December 7, 2019 - January 10, 2020

The Three-Quarters Abstract exhibition will feature works from Alexander Eulert, Barbara Kolo, Bernhard Zimmer, and Bettina Mauel in a visual discussion based on objects, figures or landscapes, where forms have been simplified or schematized. This exhibition uses forms, such as geometric shapes or gestural marks, which have no source at all in external visual reality. The bodies of work with this ‘pure’ abstraction are often seen as carrying a moral dimension, in that it can be seen to stand for virtues such as order, purity, simplicity, and spirituality.

Alex Eulert’s paintings are abstract propositions of worlds where divergent forces coalesce into harmonious aesthetic integration.  He draws his inspiration from a life of long fascination with man as an integral part of nature, his manipulation of it and nature’s process of reclaiming human creations with the passage of time. Process-oriented and expressionistically inclined, Eulert skillfully explores the confluence between geology and archeology, denotating a benevolent interplay between the natural and the man-made.

A quiet stillness to Barbara Kolo’s work evokes a time of reflection. Inspired by natural forms and influenced by impressionist, Aboriginal, and Asian art, she developed a graceful meditative visual language, using dots or circles and lines. The paintings grow organically, with any resulting symmetry and order happening in the moment.

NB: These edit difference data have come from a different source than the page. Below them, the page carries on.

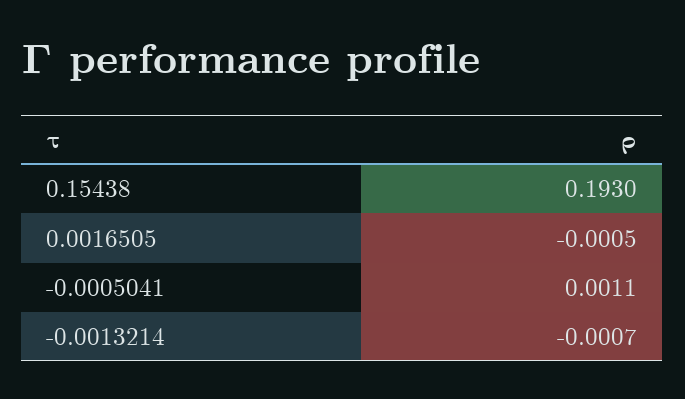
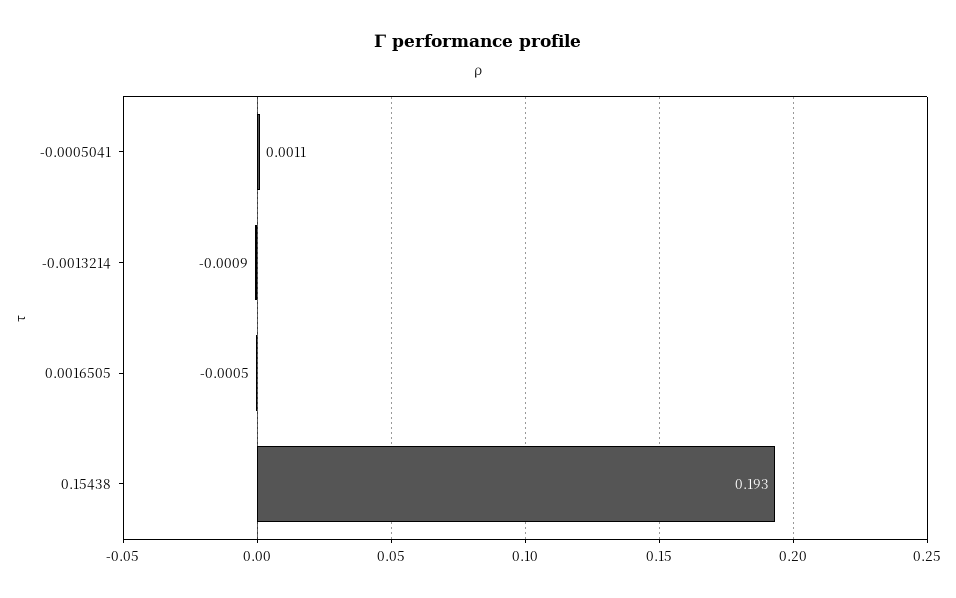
  {
    "0.15438": 0.193,
    "0.0016505": -0.0005,
    "-0.0005041": 0.0011,
-   "-0.0013214": -0.0007
+   "-0.0013214": -0.0009
  }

In the featured series, she repeatedly hand stamps ink or acrylic paint circles with different degrees of pressure, creating imperfections and variations that show the artist’s hand.  

Bernhard Zimmer creates layered, subtly textured paintings that hold opposites—order and chaos, abstraction and representation, boldness and subtlety—in exquisite tension. Working with oil and mixed media on canvas, he paints fields of soft shapes, blocks of color, and delicate lines; grids of sketchily rendered faces; and blocks of text or word fragments partially submerged, like hieroglyphics, in rich washes of color.

Bettina Mauel expresses dynamism and sensuality in the abstract scenes of dance theater. “I paint what I experience,” she articulates. In her work, the viewer can simplify the reality to be landscapes, flowers, and people in motion, capturing them at a specific moment in time. Whether the subject is dances, cityscapes, landscapes, or pure expressionistic brushstrokes, Mauel has exemplified herself as an expert in the acute perception of ephemeral moments.